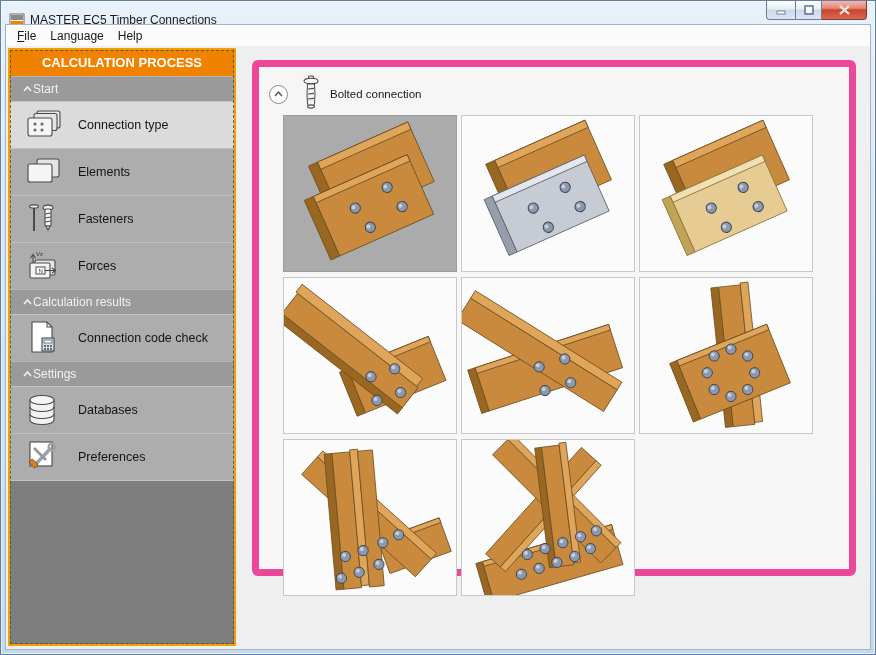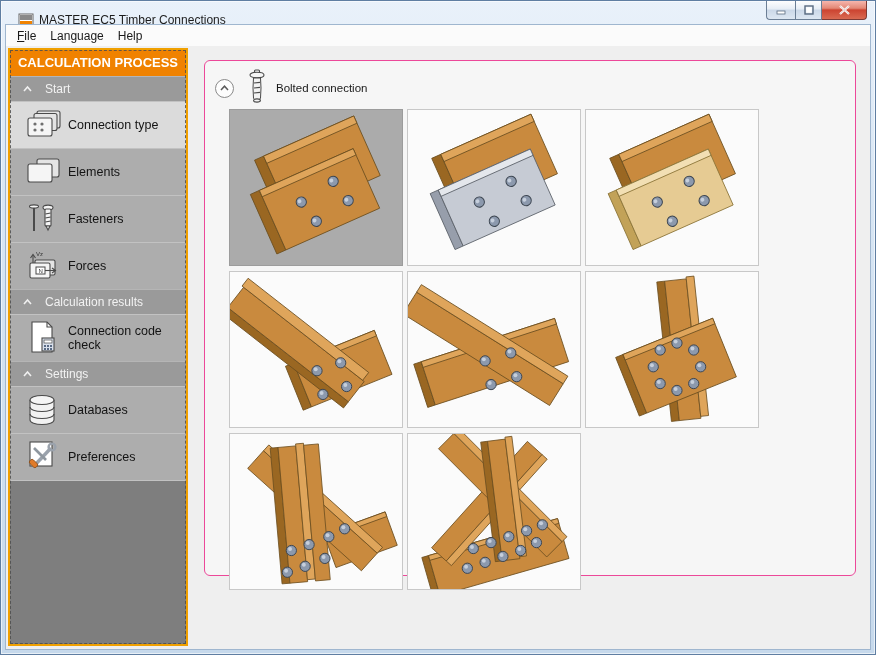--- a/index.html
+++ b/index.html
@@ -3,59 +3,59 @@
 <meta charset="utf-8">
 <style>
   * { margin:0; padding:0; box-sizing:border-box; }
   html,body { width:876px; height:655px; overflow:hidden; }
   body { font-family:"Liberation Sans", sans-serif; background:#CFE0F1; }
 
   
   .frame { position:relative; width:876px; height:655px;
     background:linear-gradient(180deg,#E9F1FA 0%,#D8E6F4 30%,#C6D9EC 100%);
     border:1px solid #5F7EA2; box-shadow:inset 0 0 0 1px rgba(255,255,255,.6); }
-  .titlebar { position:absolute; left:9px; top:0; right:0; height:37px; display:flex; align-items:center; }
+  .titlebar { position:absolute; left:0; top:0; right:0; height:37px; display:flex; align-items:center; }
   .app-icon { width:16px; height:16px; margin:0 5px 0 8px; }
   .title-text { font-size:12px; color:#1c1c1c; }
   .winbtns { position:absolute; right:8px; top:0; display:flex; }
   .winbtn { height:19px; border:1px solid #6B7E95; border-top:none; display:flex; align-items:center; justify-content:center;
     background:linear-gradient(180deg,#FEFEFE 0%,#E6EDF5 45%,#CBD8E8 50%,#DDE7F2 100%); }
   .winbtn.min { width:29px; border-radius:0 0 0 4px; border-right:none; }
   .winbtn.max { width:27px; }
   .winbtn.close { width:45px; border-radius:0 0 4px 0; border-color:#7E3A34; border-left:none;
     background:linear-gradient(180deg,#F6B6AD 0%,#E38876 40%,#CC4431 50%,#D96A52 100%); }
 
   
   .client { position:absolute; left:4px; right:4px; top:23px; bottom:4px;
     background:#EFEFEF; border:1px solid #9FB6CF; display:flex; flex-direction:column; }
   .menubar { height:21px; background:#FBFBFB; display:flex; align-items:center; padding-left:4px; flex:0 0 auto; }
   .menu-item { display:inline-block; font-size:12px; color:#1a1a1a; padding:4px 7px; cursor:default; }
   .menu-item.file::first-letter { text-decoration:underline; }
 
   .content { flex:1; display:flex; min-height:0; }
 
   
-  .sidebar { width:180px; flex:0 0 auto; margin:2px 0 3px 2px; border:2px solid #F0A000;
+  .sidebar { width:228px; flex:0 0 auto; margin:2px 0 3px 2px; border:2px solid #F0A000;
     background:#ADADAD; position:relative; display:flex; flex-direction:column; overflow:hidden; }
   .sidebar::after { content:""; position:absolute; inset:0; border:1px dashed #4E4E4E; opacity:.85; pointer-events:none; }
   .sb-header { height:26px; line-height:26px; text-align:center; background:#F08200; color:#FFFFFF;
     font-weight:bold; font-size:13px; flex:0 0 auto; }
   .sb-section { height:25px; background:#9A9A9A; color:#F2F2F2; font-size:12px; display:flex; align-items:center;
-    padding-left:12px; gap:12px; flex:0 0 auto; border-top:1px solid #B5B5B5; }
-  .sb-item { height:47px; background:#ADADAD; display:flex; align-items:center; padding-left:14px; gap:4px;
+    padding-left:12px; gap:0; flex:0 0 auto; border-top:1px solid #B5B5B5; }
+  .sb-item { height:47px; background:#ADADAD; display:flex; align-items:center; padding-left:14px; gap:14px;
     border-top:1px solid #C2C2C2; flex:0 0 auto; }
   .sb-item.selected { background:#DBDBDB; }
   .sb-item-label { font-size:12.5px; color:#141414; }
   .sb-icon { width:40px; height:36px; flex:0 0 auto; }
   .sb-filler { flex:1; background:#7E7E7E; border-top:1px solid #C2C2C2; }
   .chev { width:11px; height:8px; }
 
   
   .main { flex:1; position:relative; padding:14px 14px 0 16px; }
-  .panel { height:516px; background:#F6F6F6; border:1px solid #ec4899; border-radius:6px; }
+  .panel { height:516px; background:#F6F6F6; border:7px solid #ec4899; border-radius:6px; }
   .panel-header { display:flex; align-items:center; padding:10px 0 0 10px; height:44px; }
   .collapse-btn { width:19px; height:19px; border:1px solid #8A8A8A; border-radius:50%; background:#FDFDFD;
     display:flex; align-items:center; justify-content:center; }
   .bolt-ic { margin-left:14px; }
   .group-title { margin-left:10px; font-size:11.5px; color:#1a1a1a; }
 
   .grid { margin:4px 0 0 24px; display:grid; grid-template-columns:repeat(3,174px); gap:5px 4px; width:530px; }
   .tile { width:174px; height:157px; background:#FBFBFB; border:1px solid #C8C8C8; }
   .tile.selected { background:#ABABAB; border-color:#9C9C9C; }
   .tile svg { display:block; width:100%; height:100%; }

# [To do]
The whole listing should be transcribed exactly, though its pictures must be left out.

# [Output]
--- a/index.html
+++ b/index.html
@@ -3,59 +3,59 @@
 <meta charset="utf-8">
 <style>
   * { margin:0; padding:0; box-sizing:border-box; }
   html,body { width:876px; height:655px; overflow:hidden; }
   body { font-family:"Liberation Sans", sans-serif; background:#CFE0F1; }
 
   
   .frame { position:relative; width:876px; height:655px;
     background:linear-gradient(180deg,#E9F1FA 0%,#D8E6F4 30%,#C6D9EC 100%);
     border:1px solid #5F7EA2; box-shadow:inset 0 0 0 1px rgba(255,255,255,.6); }
-  .titlebar { position:absolute; left:9px; top:0; right:0; height:37px; display:flex; align-items:center; }
+  .titlebar { position:absolute; left:0; top:0; right:0; height:37px; display:flex; align-items:center; }
   .app-icon { width:16px; height:16px; margin:0 5px 0 8px; }
   .title-text { font-size:12px; color:#1c1c1c; }
   .winbtns { position:absolute; right:8px; top:0; display:flex; }
   .winbtn { height:19px; border:1px solid #6B7E95; border-top:none; display:flex; align-items:center; justify-content:center;
     background:linear-gradient(180deg,#FEFEFE 0%,#E6EDF5 45%,#CBD8E8 50%,#DDE7F2 100%); }
   .winbtn.min { width:29px; border-radius:0 0 0 4px; border-right:none; }
   .winbtn.max { width:27px; }
   .winbtn.close { width:45px; border-radius:0 0 4px 0; border-color:#7E3A34; border-left:none;
     background:linear-gradient(180deg,#F6B6AD 0%,#E38876 40%,#CC4431 50%,#D96A52 100%); }
 
   
   .client { position:absolute; left:4px; right:4px; top:23px; bottom:4px;
     background:#EFEFEF; border:1px solid #9FB6CF; display:flex; flex-direction:column; }
   .menubar { height:21px; background:#FBFBFB; display:flex; align-items:center; padding-left:4px; flex:0 0 auto; }
   .menu-item { display:inline-block; font-size:12px; color:#1a1a1a; padding:4px 7px; cursor:default; }
   .menu-item.file::first-letter { text-decoration:underline; }
 
   .content { flex:1; display:flex; min-height:0; }
 
   
-  .sidebar { width:180px; flex:0 0 auto; margin:2px 0 3px 2px; border:2px solid #F0A000;
+  .sidebar { width:228px; flex:0 0 auto; margin:2px 0 3px 2px; border:2px solid #F0A000;
     background:#ADADAD; position:relative; display:flex; flex-direction:column; overflow:hidden; }
   .sidebar::after { content:""; position:absolute; inset:0; border:1px dashed #4E4E4E; opacity:.85; pointer-events:none; }
   .sb-header { height:26px; line-height:26px; text-align:center; background:#F08200; color:#FFFFFF;
     font-weight:bold; font-size:13px; flex:0 0 auto; }
   .sb-section { height:25px; background:#9A9A9A; color:#F2F2F2; font-size:12px; display:flex; align-items:center;
-    padding-left:12px; gap:12px; flex:0 0 auto; border-top:1px solid #B5B5B5; }
-  .sb-item { height:47px; background:#ADADAD; display:flex; align-items:center; padding-left:14px; gap:4px;
+    padding-left:12px; gap:0; flex:0 0 auto; border-top:1px solid #B5B5B5; }
+  .sb-item { height:47px; background:#ADADAD; display:flex; align-items:center; padding-left:14px; gap:14px;
     border-top:1px solid #C2C2C2; flex:0 0 auto; }
   .sb-item.selected { background:#DBDBDB; }
   .sb-item-label { font-size:12.5px; color:#141414; }
   .sb-icon { width:40px; height:36px; flex:0 0 auto; }
   .sb-filler { flex:1; background:#7E7E7E; border-top:1px solid #C2C2C2; }
   .chev { width:11px; height:8px; }
 
   
   .main { flex:1; position:relative; padding:14px 14px 0 16px; }
-  .panel { height:516px; background:#F6F6F6; border:1px solid #ec4899; border-radius:6px; }
+  .panel { height:516px; background:#F6F6F6; border:7px solid #ec4899; border-radius:6px; }
   .panel-header { display:flex; align-items:center; padding:10px 0 0 10px; height:44px; }
   .collapse-btn { width:19px; height:19px; border:1px solid #8A8A8A; border-radius:50%; background:#FDFDFD;
     display:flex; align-items:center; justify-content:center; }
   .bolt-ic { margin-left:14px; }
   .group-title { margin-left:10px; font-size:11.5px; color:#1a1a1a; }
 
   .grid { margin:4px 0 0 24px; display:grid; grid-template-columns:repeat(3,174px); gap:5px 4px; width:530px; }
   .tile { width:174px; height:157px; background:#FBFBFB; border:1px solid #C8C8C8; }
   .tile.selected { background:#ABABAB; border-color:#9C9C9C; }
   .tile svg { display:block; width:100%; height:100%; }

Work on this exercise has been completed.